Rewe übernimmt ProMarkt der Gebrüder Wegert

Der zweitgrößte deutsche Handelskonzern Rewe baut sein Geschäft mit Fernsehern und DVD-Geräten aus. Der Kölner Konzern übernimmt von der Berliner ProMarkt Handels GmbH acht Filialen sowie die Markenrechte für den stationären Handel.

Foto: Christian Kielmann

Der Handelsriese löst mit der Übernahme auch das Dilemma, dass es bislang zwei konkurrierende ProMarkt-Ketten gibt. Die eigene ProMarkt-Kette erzielte 2008 ein Umsatzplus von sechs Prozent auf 540 Millionen Euro. „Zukünftig steht überall ProMarkt draußen dran, wo ProMarkt drin ist“, sagte der Chef der Rewe-Tochter, Matthias von Puttkamer. Sechs eigene Märkte, die aus markenrechtlichen Gründen bisher Komet heißen, würden noch 2009 auf ProMarkt umgestellt. Die Rewe-Kette wachse durch den Zukauf auf insgesamt 65 Filialen.

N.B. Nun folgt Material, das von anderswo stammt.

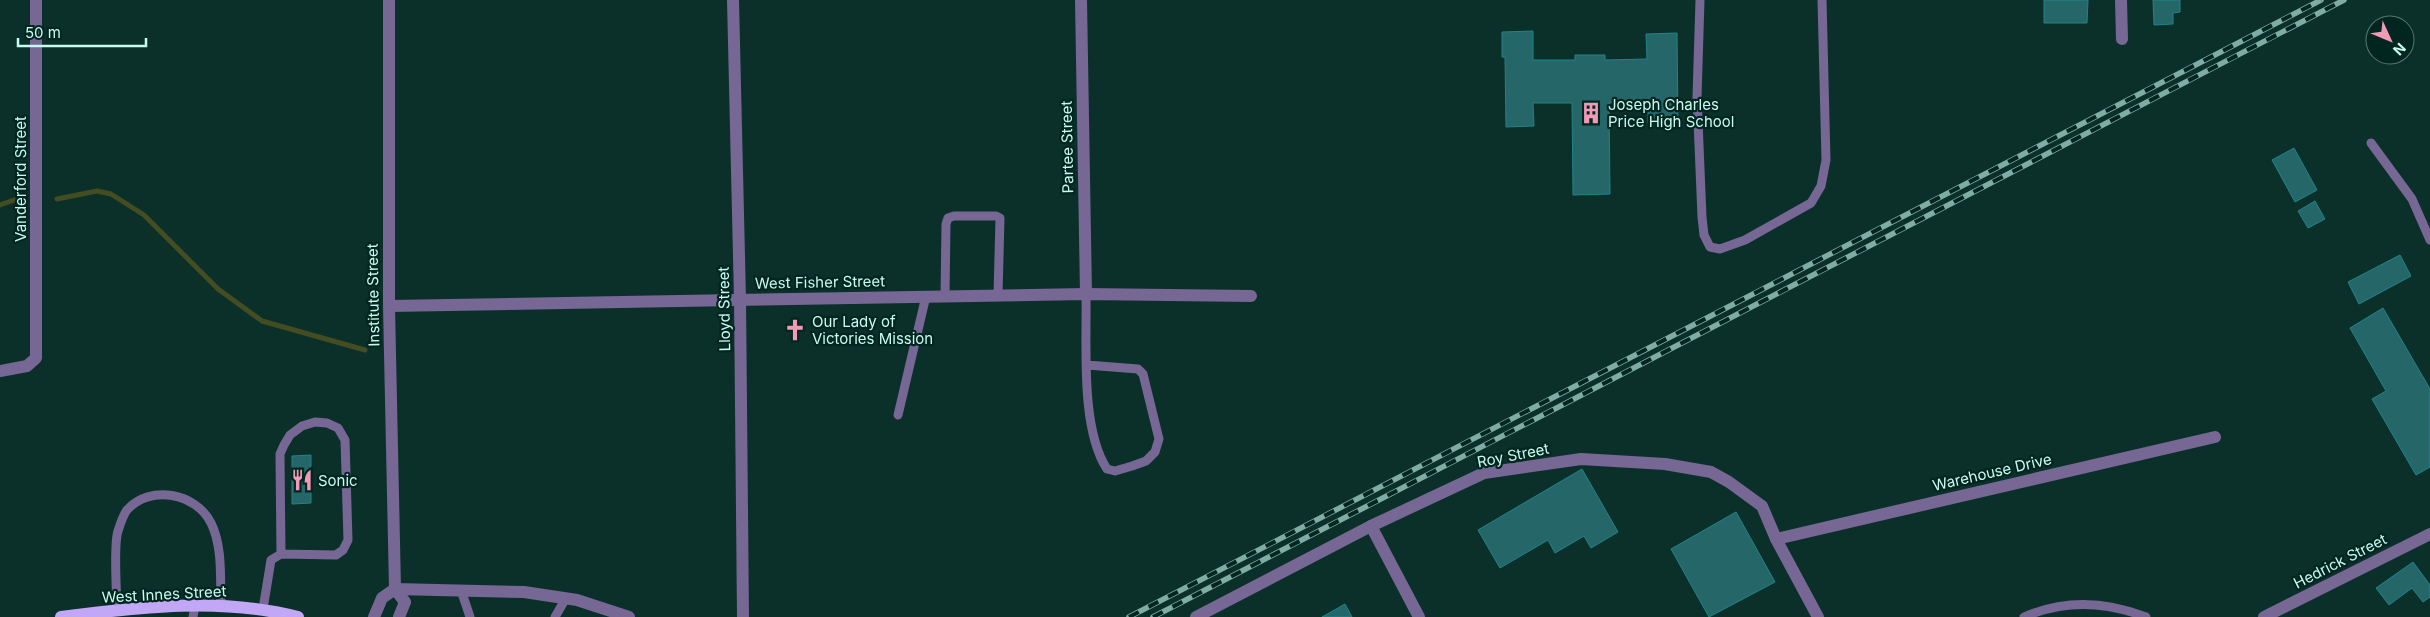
<svg xmlns="http://www.w3.org/2000/svg" width="2430" height="617" font-family="Inter,sans-serif">
<style>
.lines{fill:none;stroke-linecap:round;stroke-linejoin:round}
.stream{stroke:#444c21;stroke-width:5}
.building{fill:#256669;stroke:#218488}
.service{stroke:#766795;stroke-width:9}
.minor{stroke:#766795;stroke-width:12}
.primary{stroke:#c1a7f5;stroke-width:12}
.rail-casing{stroke:#7faca3;stroke-width:5.5}
.rail{stroke:#012620;stroke-width:4;stroke-dasharray:11;stroke-linecap:butt}
.labels{text-anchor:middle;dominant-baseline:central;stroke-width:4.5;stroke-linejoin:round;paint-order:stroke}
.poi-label{font-size:15px;fill:#c8fbef;stroke:#012620;text-anchor:start}
.street-label{font-size:15px;fill:#c8fbef;stroke:#012620}
</style>
<rect width="100%" height="100%" fill="#0b302a"/>
<g class="lines">
<!-- stream -->
<g class="stream">
<polyline points="57,199 97,191 111,194 144,215 218,289 262,321 365,350"/>
<polyline points="0,205 20,198"/>
</g>
</g>
<!-- building -->
<g class="building">
<polygon points="2044,0 2088,0 2087,23 2044,23"/>
<polygon points="2153,0 2180,0 2180,12 2173,13 2173,24 2154,25"/>
<polygon points="1533,31 1533,60 1575,60 1575,55 1605,55 1605,60 1647,59 1646,34 1677,33 1678,122 1648,123 1648,102 1609,103 1610,194 1573,195 1572,103 1533,103 1534,126 1506,127 1505,57 1502,57 1502,32"/>
<polygon points="2294,148 2317,190 2295,202 2272,160"/>
<polygon points="2315,201 2325,219 2308,228 2298,211"/>
<polygon points="2400,255 2411,276 2359,304 2348,282"/>
<polygon points="2383,308 2430,389 2430,467 2416,475 2372,399 2386,391 2350,328"/>
<polygon points="311,455 311,503 292,504 292,456"/>
<polygon points="1582,469 1618,532 1591,548 1584,536 1555,553 1548,540 1500,568 1478,530"/>
<polygon points="1736,512 1775,582 1709,617 1671,549"/>
<polygon points="2413,562 2430,585 2430,597 2423,602 2412,588 2389,605 2376,588"/>
<polygon points="1345,604 1352,617 1322,617"/>
</g>
<g class="lines">
<!-- service -->
<g class="service">
<polyline points="1700,0 1697,97 1702,217 1704,235 1710,247 1720,249 1745,240 1811,203 1821,186 1826,160 1822,0"/>
<polyline points="2371,143 2412,199 2430,240"/>
<path d="M1086,294C1087,343 1080,428 1107,469L1115,471L1132,466L1146,461L1155,452L1159,439L1143,374L1138,369L1087,365"/>
<polyline points="945,296 946,224 948,218 954,216 996,216 1000,218 998,295"/>
<polyline points="898,415 926,296"/>
<polyline points="461,590 470,617"/>
<polyline points="263,609 271,560 281,554 336,555 343,550 348,540 345,440 338,428 327,423 315,422 302,426 290,435 284,445 280,454 281,554"/>
<path d="M117,611C117,593 113,546 118,531C120,525 123,515 127,510C150,484 196,493 211,523C223,547 220,579 221,605"/>
<polyline points="193,617 195,606"/>
<polyline points="555,617 566,598"/>
<path d="M2024,617C2065,599 2105,601 2146,617"/>
</g>
<!-- minor -->
<g class="minor">
<polyline points="389,0 389,306 395,589 405,602 399,617"/>
<polyline points="733,0 740,299 743,617"/>
<polyline points="1081,0 1086,294"/>
<polyline points="2121,0 2122,39"/>
<polyline points="389,306 1086,294 1251,296"/>
<polyline points="0,371 27,366 36,358 36,0"/>
<polyline points="1371,526 1419,617"/>
<polyline points="1776,539 2215,437"/>
<polyline points="395,589 524,592 577,600 629,617"/>
<polyline points="374,617 382,598 395,589"/>
<polyline points="1196,617 1371,526 1484,473 1581,459 1665,464 1711,472 1729,482 1762,506 1776,539 1818,617"/>
<polyline points="2264,617 2430,534"/>
</g>
<!-- primary -->
<path class="primary" d="M61,617C139,607 221,597 298,617"/>
<!-- rail casing -->
<g class="rail-casing">
<g id="rail">
<polyline points="1129,617 2321,0"/>
<polyline points="1153,617 2344,0"/>
</g>
</g>
<!-- rail -->
<use href="#rail" class="rail"/>
</g>
<!-- icons -->
<defs>
<g id="building-bare" transform="scale(1.725)"><path d="M-4-6H4V6H1V3H-1V6H-4ZM-2.5-4.3h1.7v1.8h-1.7ZM.8-4.3h1.7v1.8H.8ZM-2.5-1h1.7V.8h-1.7ZM.8-1h1.7V.8H.8Z" fill="#f09ab6" stroke="#012620" stroke-width="2.5" paint-order="stroke"/></g>
<g id="church-bare" transform="scale(1.725)"><path d="M-1.2-6h2.4v3.5h3.3v2.4h-3.3V6h-2.4V-.1h-3.3v-2.4h3.3Z" fill="#f09ab6" stroke="#012620" stroke-width="2.5" paint-order="stroke"/></g>
<g id="restaurant-bare" transform="scale(1.725)"><path d="M-5-6h1v4h1v-4h1v4h1v-4h1v5L-1.5 .5V6h-2V.5L-5-1ZM5-6V6H3V1.5H1.5Q1.5-4 5-6Z" fill="#f09ab6" stroke="#012620" stroke-width="2.5" paint-order="stroke"/></g>
</defs>
<g fill-rule="evenodd">
<use href="#building-bare" x="1591" y="113"/>
<use href="#church-bare" x="795" y="330"/>
<use href="#restaurant-bare" x="302" y="480"/>
</g>
<g class="labels">
<!-- poi labels -->
<g class="poi-label">
<text x="1608" y="104">Joseph Charles<tspan x="1608" dy="17">Price High School</tspan></text>
<text x="812" y="321">Our Lady of<tspan x="812" dy="17">Victories Mission</tspan></text>
<text x="318" y="480">Sonic</text>
</g>
<!-- street labels -->
<g class="street-label">
<text transform="translate(1067 147) rotate(-91)">Partee Street</text>
<text transform="translate(20 179) rotate(-90)">Vanderford Street</text>
<text transform="translate(820 282) rotate(-1)">West Fisher Street</text>
<text transform="translate(373 295) rotate(-91)">Institute Street</text>
<text transform="translate(724 309) rotate(-91)">Lloyd Street</text>
<text transform="translate(1513 455) rotate(-11)">Roy Street</text>
<text transform="translate(1992 472) rotate(-13)">Warehouse Drive</text>
<text transform="translate(2340 561) rotate(-27)">Hedrick Street</text>
<text transform="translate(164 594) rotate(-3)">West Innes Street</text>
</g>
</g>
<!-- north arrow -->
<g transform="translate(2390 40) rotate(134)"><circle r="24" fill="#012620" stroke="#517b73"/>
<path d="M0-4L9 19L0 12L-9 19Z" fill="#f09ab6"/>
<text y="-8" font-size="14" font-weight="bold" text-anchor="middle" fill="#c8fbef">N</text>
</g>
<!-- scale -->
<path d="M18 38v8h128v-8" fill="none" stroke="#c8fbef" stroke-width="2.5"/>
<text x="25" y="38" font-size="15" fill="#c8fbef" stroke="#012620" stroke-width="4" paint-order="stroke">50 m</text>
</svg>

Die Berliner ProMarkt Handels GmbH ziehe sich aus dem stationären Geschäft zurück und konzentriere sich auf den Online-Handel, sagte deren Geschäftsführer Michael Wegert auf Anfrage der dpa. „Es stehen noch vier Märkte zur Disposition.“ Dazu liefen Gespräche mit der Zentrale von ElectronicPartner (EP) in Düsseldorf und mit einzelnen Mitglieder der Verbundgruppe Expert. Bereits in den vergangenen Jahren seien eine Reihe von Märkten an die Konkurrenz abgegeben worden. Der Hauptteil der Mitarbeiter haben seinen Arbeitsplatz in diesen oder in an gleicher Stelle eröffneten Märkten behalten. Die Planinsolvenz des Berliner Unternehmens stehe kurz vor dem Abschluss, dann sei das Unternehmen aus der Insolvenz heraus.

Nach Angaben von Rewe werden die übernommenen Filialen in Eberswalde, Halberstadt, Cottbus, Bobbau/Wolfen, Bremen, Fulda, Waghäusel und Rendsburg mit insgesamt 150 Mitarbeitern ab Mitte September binnen vier Wochen auf das eigene Konzept umgestellt. Die Online-Marke ProMarkt.de bleibt dagegen bei dem Berliner Unternehmen.